An awareness of the limitations of human judgments leads us to recognize freedom as a necessarily condition for living in harmony with others. But it isn’t everything, and it isn’t even the most important thing. Respect for freedom is rooted in love. If other people think differently from me, is that any reason for us to be enemies? The only reason for that would be selfishness, or the narrow-mindedness of thinking that there are no values other than politics and business. But Christians know this is not so, because every human being has an infinite value and an eternal destiny in God: Jesus Christ died for every single one of us.

We are Christians when we can love not just “mankind” in the abstract, but each of the people around us. It is a sign of maturity to feel responsible for the well-being of future generations, but that mustn’t lead us to neglect opportunities to give ourselves and serve others in ordinary things: an act of kindness to those who work with us, genuine friendship shown in deeds, compassion for someone who is suffering or in need, even when their unhappiness seems slight in comparison with the great ideals we are pursuing.

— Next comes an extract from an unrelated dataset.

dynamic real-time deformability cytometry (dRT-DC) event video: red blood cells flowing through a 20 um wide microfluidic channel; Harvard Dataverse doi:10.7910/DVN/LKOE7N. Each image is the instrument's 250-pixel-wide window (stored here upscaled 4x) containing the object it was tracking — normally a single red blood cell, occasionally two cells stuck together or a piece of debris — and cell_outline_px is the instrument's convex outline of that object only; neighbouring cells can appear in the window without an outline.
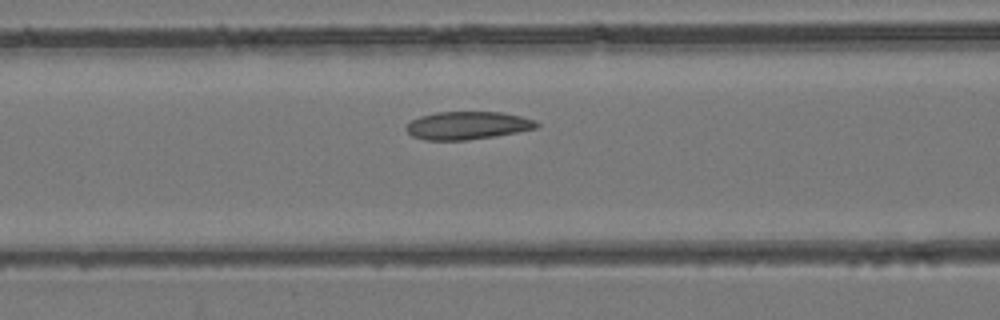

Speaking of freedom, love for freedom, raises a difficult ideal which is one of the greatest riches of our faith. Because – let’s not kid ourselves – life isn’t a trashy novel. Christian fraternity isn’t something that comes down from heaven once and for all, but something that has to be built up day after day. It has to be built up in a life that keeps all its harshness, with clashes of interests, friction, struggles, in daily contact with people who seem unfair, and with unfairness on our part too.

But if that prospect discourages us, if we let our selfishness get the upper hand, or if we merely shrug our shoulders skeptically, that will be a sign that we need to go deeper into our faith, to contemplate Christ more. Because only in his school can we Christians learn to know ourselves and understand others, and live in such a way that we are Christ present among the people around us.